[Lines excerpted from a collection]
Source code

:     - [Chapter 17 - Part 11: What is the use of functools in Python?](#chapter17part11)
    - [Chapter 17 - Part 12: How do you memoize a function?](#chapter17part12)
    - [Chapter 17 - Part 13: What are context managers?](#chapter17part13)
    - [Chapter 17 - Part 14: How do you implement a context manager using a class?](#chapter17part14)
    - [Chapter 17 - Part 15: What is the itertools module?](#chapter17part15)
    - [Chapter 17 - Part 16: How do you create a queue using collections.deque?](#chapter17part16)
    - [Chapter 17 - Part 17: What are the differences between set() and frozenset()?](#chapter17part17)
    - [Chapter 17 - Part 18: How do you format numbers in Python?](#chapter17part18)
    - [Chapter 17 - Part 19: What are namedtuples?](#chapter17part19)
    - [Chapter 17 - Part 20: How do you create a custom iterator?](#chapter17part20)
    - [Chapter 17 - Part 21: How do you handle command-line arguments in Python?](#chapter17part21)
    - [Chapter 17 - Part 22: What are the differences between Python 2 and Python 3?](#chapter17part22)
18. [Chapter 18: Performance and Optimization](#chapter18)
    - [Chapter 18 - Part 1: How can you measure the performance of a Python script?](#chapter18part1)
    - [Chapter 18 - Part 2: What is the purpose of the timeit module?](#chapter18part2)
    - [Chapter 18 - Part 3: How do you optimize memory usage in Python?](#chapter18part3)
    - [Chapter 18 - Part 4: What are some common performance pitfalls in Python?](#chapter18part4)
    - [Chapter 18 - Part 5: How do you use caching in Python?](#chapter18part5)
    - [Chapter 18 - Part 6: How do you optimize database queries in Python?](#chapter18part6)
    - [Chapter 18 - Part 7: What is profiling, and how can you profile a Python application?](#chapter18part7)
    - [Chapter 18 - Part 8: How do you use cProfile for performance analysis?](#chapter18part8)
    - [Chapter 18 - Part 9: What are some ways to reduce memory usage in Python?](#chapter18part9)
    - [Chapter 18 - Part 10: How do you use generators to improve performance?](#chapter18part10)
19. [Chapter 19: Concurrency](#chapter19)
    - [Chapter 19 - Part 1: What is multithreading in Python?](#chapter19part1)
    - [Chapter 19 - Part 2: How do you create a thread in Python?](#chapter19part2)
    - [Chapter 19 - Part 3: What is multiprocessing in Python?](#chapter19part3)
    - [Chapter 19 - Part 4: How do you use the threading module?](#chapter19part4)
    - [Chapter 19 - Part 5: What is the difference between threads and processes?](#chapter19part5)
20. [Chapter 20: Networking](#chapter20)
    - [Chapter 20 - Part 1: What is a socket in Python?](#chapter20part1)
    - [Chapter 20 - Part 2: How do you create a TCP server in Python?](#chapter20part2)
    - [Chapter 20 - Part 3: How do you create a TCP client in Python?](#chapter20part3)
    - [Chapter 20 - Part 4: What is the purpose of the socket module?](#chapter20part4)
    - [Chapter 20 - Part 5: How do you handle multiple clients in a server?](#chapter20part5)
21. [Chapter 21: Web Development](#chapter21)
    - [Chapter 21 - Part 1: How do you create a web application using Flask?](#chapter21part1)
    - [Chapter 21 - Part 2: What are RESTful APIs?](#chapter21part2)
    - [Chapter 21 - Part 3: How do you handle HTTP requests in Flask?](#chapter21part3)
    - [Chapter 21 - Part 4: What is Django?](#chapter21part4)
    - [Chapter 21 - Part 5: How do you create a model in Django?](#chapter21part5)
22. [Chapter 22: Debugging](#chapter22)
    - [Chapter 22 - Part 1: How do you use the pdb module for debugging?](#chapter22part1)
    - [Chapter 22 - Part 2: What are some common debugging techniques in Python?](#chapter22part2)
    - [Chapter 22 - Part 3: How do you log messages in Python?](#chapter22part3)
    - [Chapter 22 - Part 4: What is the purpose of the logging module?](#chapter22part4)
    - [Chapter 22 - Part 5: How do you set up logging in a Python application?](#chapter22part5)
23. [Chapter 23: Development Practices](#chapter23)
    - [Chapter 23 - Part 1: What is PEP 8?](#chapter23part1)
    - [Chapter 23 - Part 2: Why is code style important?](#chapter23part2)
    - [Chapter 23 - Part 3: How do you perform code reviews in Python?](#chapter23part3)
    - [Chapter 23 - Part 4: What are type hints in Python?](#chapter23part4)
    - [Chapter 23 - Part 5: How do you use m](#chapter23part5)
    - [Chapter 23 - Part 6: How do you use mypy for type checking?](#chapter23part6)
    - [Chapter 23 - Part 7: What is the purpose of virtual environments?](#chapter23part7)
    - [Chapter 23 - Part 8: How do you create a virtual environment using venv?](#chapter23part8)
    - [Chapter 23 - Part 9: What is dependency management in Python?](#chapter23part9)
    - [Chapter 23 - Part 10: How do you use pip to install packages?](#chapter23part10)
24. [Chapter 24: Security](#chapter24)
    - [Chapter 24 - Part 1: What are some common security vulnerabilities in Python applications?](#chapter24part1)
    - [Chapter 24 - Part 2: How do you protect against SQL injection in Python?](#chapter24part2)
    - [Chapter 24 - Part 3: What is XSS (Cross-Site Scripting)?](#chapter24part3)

(Exercise brief): State how many of the lines above contain the string "some", matching case exactly, and give only the number.

(Written answer): 4